Nields also displayed the blood-stained, shredded clothing that Martin was wearing when the blasts went off. His parents listened from the second row of the courtroom, and Bill Richard kept his arm around his wife’s shoulder.
Nields said Martin suffered broken bones and third-degree burns. The injuries caused him to bleed to death.
Tsarnaev’s lawyers did not cross-examine any of the victims but instead focused on trying to show that Tamerlan Tsarnaev was more culpable in the attack and in the killing three days later of Massachusetts Institute of Technology police Officer Sean Collier.
The first witness called by the defense Monday was Michelle Gamble, a field photographer for the FBI who testified at the behest of prosecutors earlier in the day. Gamble had been asked by prosecutors to identify the photo that showed Dzhokhar Tsaarnaev standing just feet behind Martin, his younger sister, the rest of the Richards family and other children.
The defense case is expected to be relatively short. Once that is complete, jurors will deliberate on whether Tsarnaev is guilty of the 30 federal charges against him in the bombing, in Collier’s killing and for his role in a violent confrontation with police in Watertown. Tamerlan Tsarnaev, 26, was killed during the confrontation, both by gunshots and from being run over by Dzhokhar as he escaped. Dzhokhar Tsarnaev was found more than 18 hours later hiding in a boat parked in a Watertown yard.

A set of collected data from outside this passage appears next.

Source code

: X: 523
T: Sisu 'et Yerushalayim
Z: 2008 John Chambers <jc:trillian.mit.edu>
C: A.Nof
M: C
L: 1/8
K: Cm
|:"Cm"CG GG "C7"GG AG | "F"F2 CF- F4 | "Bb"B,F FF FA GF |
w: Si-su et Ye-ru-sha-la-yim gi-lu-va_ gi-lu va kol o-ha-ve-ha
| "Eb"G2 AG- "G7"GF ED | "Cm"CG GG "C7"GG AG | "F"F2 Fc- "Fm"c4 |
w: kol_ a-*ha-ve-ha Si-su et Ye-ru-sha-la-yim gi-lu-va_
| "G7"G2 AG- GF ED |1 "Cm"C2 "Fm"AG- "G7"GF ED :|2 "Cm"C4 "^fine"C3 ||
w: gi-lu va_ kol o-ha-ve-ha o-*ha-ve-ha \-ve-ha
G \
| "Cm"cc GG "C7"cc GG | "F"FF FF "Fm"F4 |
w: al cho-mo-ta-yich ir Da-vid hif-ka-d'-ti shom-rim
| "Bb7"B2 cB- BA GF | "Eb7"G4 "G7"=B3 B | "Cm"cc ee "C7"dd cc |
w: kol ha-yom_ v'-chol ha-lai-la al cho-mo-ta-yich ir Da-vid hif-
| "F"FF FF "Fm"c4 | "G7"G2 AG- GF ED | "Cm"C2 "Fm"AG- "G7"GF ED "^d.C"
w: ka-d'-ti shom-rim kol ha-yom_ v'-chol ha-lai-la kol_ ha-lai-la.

If the jury convicts Tsarnaev — an event that may be a foregone conclusion because of his admitted guilt — the trial will move on to the second phase, when the same jury will hear more evidence to decide whether Tsarnaev should be put to death or should spend the rest of his life in prison.
During this second phase of the trial, Tsarnaev’s lawyers will present evidence of factors they believe mitigate his crimes, such as his age at the time — 19— and the influence of his older brother. The Tsarnaevs — ethnic Chechens — lived in the former Soviet republic of Kyrgyzstan and the volatile Dagestan region of Russia before moving to the U.S. with their parents and two sisters about a decade before the bombings. They lived in Cambridge.
Prosecutors will present evidence of aggravating factors, such as the brutality of the attack and the death of an 8-year-old boy in the bombings, to argue that Tsarnaev should be executed.